Your goal: In the forum thread about Win32 regions, write out the passage from "Suppose part of" up to and including "Will it work?".

The bounding rectangle actually bounds the region, however, some points (the first, fourth and fifth) defining the region actually aren't inside the region itself (you may verify this using the PtInRegion method). I think this is related to roundings happening in region calculation.

Posted 4-Jul-11 2:24am

CPallini

Comments

Sergey Alexandrovich Kryukov 4-Jul-11 19:49pm

If this is rounding error, it would be amazingly low accuracy, don't you think so? I could hardly accept this explanation. Did you try it in code? maybe OP's report is not accurate? This is the second report of incorrect point set operation I see in CodeProject. Lousy piece of Win32 code?
--SA

CPallini 5-Jul-11 5:50am

Of course I tried. I don't know if it is acceptable or not it depends on the region algo definition (and Microsoft doesn't provide it in the documentation).
Suppose part of the region is a triangle: if one of the angles is small enough then, near the corrensponding vertex, the arc between the sides approaches zero.

Sergey Alexandrovich Kryukov 5-Jul-11 6:32am

I think the real problem is the algorithm for non-convex regions, and not sure how and if is can be formulated correctly for self-intersecting boundary (which effectively stop being a "boundary"). Will it work?
--SA

CPallini 5-Jul-11 6:54am

You are wrong: try it with a(n appropriate) triangle.

Records provided:
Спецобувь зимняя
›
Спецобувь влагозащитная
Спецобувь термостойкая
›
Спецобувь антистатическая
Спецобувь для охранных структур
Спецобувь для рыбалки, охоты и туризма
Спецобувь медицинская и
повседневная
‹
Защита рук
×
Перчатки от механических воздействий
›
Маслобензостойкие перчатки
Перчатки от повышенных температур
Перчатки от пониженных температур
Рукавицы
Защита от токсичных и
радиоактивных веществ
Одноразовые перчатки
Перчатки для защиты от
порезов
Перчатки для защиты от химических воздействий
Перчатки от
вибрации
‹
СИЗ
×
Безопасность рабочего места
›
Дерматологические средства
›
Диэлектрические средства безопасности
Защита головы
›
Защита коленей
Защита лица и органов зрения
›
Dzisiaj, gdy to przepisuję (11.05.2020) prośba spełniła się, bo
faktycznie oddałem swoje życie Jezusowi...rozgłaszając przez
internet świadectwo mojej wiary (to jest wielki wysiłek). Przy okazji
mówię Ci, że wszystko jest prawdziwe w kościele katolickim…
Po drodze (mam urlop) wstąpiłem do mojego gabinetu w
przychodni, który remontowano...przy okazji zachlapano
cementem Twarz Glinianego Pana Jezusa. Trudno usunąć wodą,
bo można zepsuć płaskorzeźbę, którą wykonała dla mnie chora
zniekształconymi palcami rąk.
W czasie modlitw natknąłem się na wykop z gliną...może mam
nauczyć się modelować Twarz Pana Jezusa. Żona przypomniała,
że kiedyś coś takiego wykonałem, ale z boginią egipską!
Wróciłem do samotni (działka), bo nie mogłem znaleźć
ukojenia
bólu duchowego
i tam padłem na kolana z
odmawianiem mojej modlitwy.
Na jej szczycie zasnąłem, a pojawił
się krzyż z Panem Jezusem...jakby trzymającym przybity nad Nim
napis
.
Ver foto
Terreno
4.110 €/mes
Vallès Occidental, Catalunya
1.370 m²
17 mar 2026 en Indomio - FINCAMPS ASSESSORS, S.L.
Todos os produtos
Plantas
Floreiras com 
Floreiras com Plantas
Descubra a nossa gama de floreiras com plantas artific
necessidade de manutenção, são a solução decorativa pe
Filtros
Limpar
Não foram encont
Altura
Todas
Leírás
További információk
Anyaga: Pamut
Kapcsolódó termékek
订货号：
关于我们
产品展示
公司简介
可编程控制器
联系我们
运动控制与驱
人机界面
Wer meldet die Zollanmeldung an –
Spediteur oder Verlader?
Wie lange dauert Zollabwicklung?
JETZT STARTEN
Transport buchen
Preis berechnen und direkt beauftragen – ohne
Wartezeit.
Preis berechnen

Answer section:
Suppose part of the region is a triangle: if one of the angles is small enough then, near the corrensponding vertex, the arc between the sides approaches zero.

Sergey Alexandrovich Kryukov 5-Jul-11 6:32am

I think the real problem is the algorithm for non-convex regions, and not sure how and if is can be formulated correctly for self-intersecting boundary (which effectively stop being a "boundary"). Will it work?